The Schema.org Shortcut
There's a practical insight buried in how NLWeb works: it builds on Schema.org structured data. Businesses that already implemented Schema.org markup for SEO purposes are closer to AI-queryability than they realize.
This is the systems thinking angle. Investments in technical SEO, structured data, semantic markup, clean site architecture, weren't just good for Google. They were building infrastructure that AI systems prefer to read.
The principle generalizes. Well-structured data, clear semantic labeling, consistent naming conventions, these are properties that both human developers and AI systems work better with. Investing in them compounds across multiple use cases.
The web's infrastructure layer is being rebuilt. The businesses that understand what MCP, A2A, NLWeb, and AGENTS.md are will make better decisions about which tools to adopt, which integrations to build, and which platforms to trust with their data architecture.
That's not a technical decision. That's a strategic one. If you're thinking about AI agents running business processes and wondering how to connect them to your existing systems cleanly, these protocols are the answer.
FAQ
What is MCP (Model Context Protocol)?
MCP is a standard protocol created by Anthropic that allows AI models to connect to external tools, databases, and systems. It reached 97 million monthly SDK downloads in its first year and is now supported by OpenAI, Google, and Microsoft, making it the industry standard for AI-to-tool integration.

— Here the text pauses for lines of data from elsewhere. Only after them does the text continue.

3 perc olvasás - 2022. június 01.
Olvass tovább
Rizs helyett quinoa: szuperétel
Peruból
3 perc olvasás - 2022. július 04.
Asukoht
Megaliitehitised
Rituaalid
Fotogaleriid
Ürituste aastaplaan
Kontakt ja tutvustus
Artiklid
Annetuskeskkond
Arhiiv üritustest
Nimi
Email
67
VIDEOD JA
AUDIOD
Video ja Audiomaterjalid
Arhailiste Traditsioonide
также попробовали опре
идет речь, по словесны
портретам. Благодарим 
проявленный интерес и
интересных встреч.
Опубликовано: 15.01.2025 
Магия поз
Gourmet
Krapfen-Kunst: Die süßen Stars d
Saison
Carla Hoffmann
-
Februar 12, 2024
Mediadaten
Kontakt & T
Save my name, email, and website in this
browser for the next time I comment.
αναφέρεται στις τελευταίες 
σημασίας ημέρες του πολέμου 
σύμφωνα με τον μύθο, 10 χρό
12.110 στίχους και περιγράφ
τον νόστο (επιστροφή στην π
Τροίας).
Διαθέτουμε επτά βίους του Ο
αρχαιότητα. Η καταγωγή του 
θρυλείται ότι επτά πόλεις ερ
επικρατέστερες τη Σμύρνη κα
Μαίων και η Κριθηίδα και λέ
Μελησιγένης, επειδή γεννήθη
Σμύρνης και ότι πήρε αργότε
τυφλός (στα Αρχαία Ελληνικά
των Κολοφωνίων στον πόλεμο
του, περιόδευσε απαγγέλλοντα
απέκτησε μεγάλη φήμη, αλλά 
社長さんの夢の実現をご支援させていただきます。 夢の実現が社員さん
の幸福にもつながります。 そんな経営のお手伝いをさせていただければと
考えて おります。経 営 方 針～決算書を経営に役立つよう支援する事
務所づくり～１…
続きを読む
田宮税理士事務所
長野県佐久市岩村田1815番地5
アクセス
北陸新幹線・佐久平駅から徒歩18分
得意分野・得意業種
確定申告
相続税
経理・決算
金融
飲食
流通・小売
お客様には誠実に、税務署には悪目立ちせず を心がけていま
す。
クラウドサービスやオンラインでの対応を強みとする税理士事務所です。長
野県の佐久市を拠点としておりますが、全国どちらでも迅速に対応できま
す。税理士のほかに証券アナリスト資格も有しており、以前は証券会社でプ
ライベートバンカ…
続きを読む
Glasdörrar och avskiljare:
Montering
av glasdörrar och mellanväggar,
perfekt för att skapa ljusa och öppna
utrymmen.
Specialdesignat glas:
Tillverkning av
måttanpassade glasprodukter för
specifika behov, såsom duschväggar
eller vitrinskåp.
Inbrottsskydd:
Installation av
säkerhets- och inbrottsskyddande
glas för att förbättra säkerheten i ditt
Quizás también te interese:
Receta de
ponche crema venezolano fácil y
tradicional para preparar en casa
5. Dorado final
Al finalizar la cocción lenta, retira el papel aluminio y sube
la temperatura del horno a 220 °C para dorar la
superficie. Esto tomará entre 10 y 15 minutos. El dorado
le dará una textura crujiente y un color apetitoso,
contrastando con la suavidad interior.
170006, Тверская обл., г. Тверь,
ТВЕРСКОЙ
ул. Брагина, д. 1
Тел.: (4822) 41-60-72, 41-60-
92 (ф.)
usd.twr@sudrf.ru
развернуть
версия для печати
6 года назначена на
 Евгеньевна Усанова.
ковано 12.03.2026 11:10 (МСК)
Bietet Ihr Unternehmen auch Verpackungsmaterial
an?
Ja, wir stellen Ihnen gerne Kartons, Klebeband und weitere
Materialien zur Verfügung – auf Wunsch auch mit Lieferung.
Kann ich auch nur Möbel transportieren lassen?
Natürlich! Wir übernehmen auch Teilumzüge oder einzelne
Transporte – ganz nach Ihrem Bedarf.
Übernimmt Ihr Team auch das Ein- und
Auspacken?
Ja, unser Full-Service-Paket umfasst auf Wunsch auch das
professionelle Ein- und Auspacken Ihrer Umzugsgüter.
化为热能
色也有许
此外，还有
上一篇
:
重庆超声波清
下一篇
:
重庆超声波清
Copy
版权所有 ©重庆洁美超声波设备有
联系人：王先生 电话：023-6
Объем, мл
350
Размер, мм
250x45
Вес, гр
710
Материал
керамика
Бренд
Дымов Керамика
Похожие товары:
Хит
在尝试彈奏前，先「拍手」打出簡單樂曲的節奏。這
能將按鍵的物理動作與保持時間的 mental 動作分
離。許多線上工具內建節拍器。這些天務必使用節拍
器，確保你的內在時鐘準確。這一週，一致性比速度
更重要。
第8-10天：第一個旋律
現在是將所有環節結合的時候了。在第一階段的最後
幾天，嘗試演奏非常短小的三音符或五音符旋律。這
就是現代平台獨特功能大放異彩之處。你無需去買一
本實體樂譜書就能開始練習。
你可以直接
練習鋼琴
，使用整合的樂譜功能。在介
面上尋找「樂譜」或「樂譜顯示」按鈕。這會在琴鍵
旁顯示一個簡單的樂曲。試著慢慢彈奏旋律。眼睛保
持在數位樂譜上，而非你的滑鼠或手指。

Do I need to understand these protocols if I'm not an engineer?
You don't need to implement them, but you should understand what they do. They determine which AI tools will interoperate cleanly, which business systems will be accessible to AI workflows, and where integration costs will accumulate. These are business architecture decisions, not just engineering ones.
What is AGENTS.md and how is it different from robots.txt?
AGENTS.md is a configuration file that tells AI coding agents about your codebase: its architecture, conventions, and constraints. Where robots.txt controls web crawler behavior, AGENTS.md controls how AI development tools understand and work with your code. It's one of the simpler practical steps any development team can take today.